There are no clear guidelines about what warnings should be placed on the product and which ones should be included in the instructions. The manufacturer must decide, based in part on whether it is necessary for the user to see the warning each time the product is used, or only once, or only periodically when the manual is read or referenced.
In addition, the location of the safety information in the manual is important to enhance the argument that the user must have seen the warnings given the placement and prominence of the information. Usually, manuals of some length include a safety section at the front where safety information and reproductions of the safety labels are included. This safety information may be repeated in the text of the manual in the location where the hazard exists. In short manuals, this section may not need to be included, and the safety information is just in the instructional text.
The manufacturer must consider how to get the manual to the user and make it accessible during the use or maintenance of the product. This cannot always be done and, many times, the warnings on the product will have to stand alone in providing critical safety information during use.
Other Safety Communications
Many times, people do not read warnings and instructions until they are having problems with the product or until they hurt themselves.
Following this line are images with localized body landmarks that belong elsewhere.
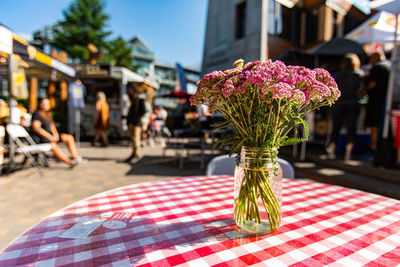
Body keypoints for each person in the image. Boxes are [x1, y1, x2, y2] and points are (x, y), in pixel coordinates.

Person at [327, 53, 364, 160]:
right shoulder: (359, 75)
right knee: (351, 129)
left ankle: (332, 151)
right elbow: (361, 90)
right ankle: (348, 153)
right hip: (352, 104)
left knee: (335, 127)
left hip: (338, 104)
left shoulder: (338, 75)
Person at [31, 98, 86, 168]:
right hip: (43, 138)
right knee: (53, 146)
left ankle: (76, 158)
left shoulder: (48, 114)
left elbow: (52, 126)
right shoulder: (37, 114)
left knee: (69, 138)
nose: (45, 106)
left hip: (51, 136)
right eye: (43, 104)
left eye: (47, 104)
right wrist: (49, 137)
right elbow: (37, 128)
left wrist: (55, 135)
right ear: (40, 105)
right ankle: (69, 162)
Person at [364, 51, 391, 152]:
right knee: (381, 124)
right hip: (386, 100)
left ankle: (373, 147)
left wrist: (364, 89)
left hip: (375, 100)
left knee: (374, 125)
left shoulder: (378, 67)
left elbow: (372, 84)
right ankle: (378, 148)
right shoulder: (390, 66)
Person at [124, 88, 145, 162]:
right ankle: (133, 153)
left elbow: (143, 111)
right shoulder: (132, 100)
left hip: (136, 123)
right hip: (131, 123)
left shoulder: (140, 100)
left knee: (136, 138)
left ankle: (136, 153)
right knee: (133, 139)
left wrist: (137, 118)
We cannot make people read safety communications. But one reason they do not read them is that they are not very interesting and are often difficult to understand.
So, when considering safety information, we should think about other ways to communicate in a more interesting and informative way. Instructional or safety videos, posters, and web-based interactive safety training may be important to supplement the written material. The technology is available to create such materials and the cost is not that significant. Manufacturers should consider going beyond written safety communications to adequately communicate the message.
This area of product liability law is dangerous because it is so easy for a plaintiff to argue that the manufacturer should have added a few more words and the accident would not have happened. As a result, creating new warnings and instructions (or updating your current warnings and instructions) should not be done without first obtaining assistance from legal counsel or other warnings consultants who know how to design and produce labels and manuals that comply with any applicable laws and standards and that are likely to be followed by most of the users.
Complying with the duty to warn and instruct in the United States and in foreign countries is not easy. The manufacturer must seriously undertake an effort to do so, both for the safety of the product and to enhance the ability to sell the product both here and abroad.
- Robert S. Adler, “Reflections of an Unapologetic Safety Regulator,” The Regulatory Review, October 17, 2022.